As a student at San Francisco State University, I have been extremely humbled to find a dance department that embraces cultural diversity through amazing professors that find importance in centering Indigenous, Black, Brown, Queer representations within dance but there is still so much work to do even at a school that is as progressive as San Francisco State. Below is a list of proposed classes for the Spring

of 2022 at SFSU:

● Dance 173 - Modern Dance 1

● Dance 208 - Cultural History of Dance

● Dance 236 - Folklore of Dance: African-Haitian

● Dance 263 - Ballet II

● Dance 276 - Modern Jazz II

● Dance 399 - University Dance Theatre

● Dance 434 - Dance Composition: Choreography II

● Dance 474 - Modern Dance IV

While other institutions that I have studied at are a far cry from the options given even within the the span of just a semester at SFSU, it is clear that as a whole Eurocentric dance styles, along with American dance

styles that were codified through the stealing and erasure of Black and Brown Indigenous cultures they

often try to emulate, are favored over “Folk Dance.”

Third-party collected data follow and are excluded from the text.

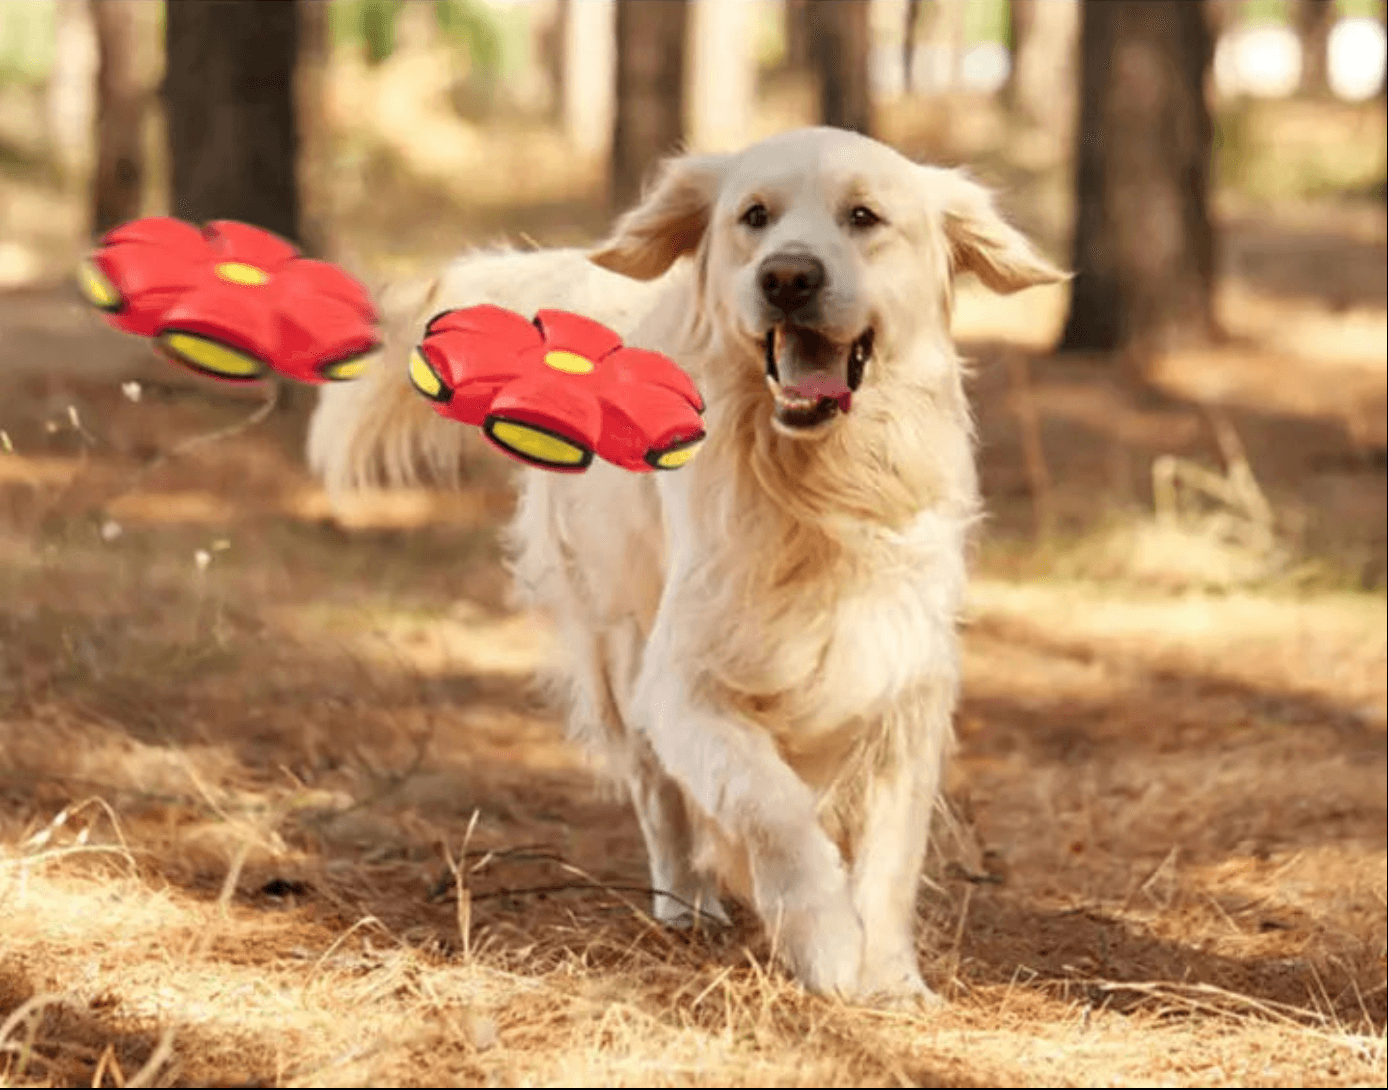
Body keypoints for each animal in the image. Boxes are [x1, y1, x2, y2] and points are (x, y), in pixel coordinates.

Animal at [312, 127, 1060, 1005]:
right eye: (754, 217)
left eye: (864, 216)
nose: (788, 277)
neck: (815, 486)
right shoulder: (684, 682)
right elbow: (772, 805)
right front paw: (826, 942)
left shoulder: (903, 681)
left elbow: (889, 854)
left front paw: (889, 977)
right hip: (617, 642)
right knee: (656, 791)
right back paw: (685, 904)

The continued erasure of Black and Brown culture can be seen in the classroom when one notices that the majority of the bodies filling the space are White and it will not be accepted nor will I remain complacent. This open letter is not just that, it is a call to action and a demand that Higher Education as well as grade school make a conscious effort to create safe spaces for Black and Brown dancers through representation in the form of class options, professors, and performance opportunities.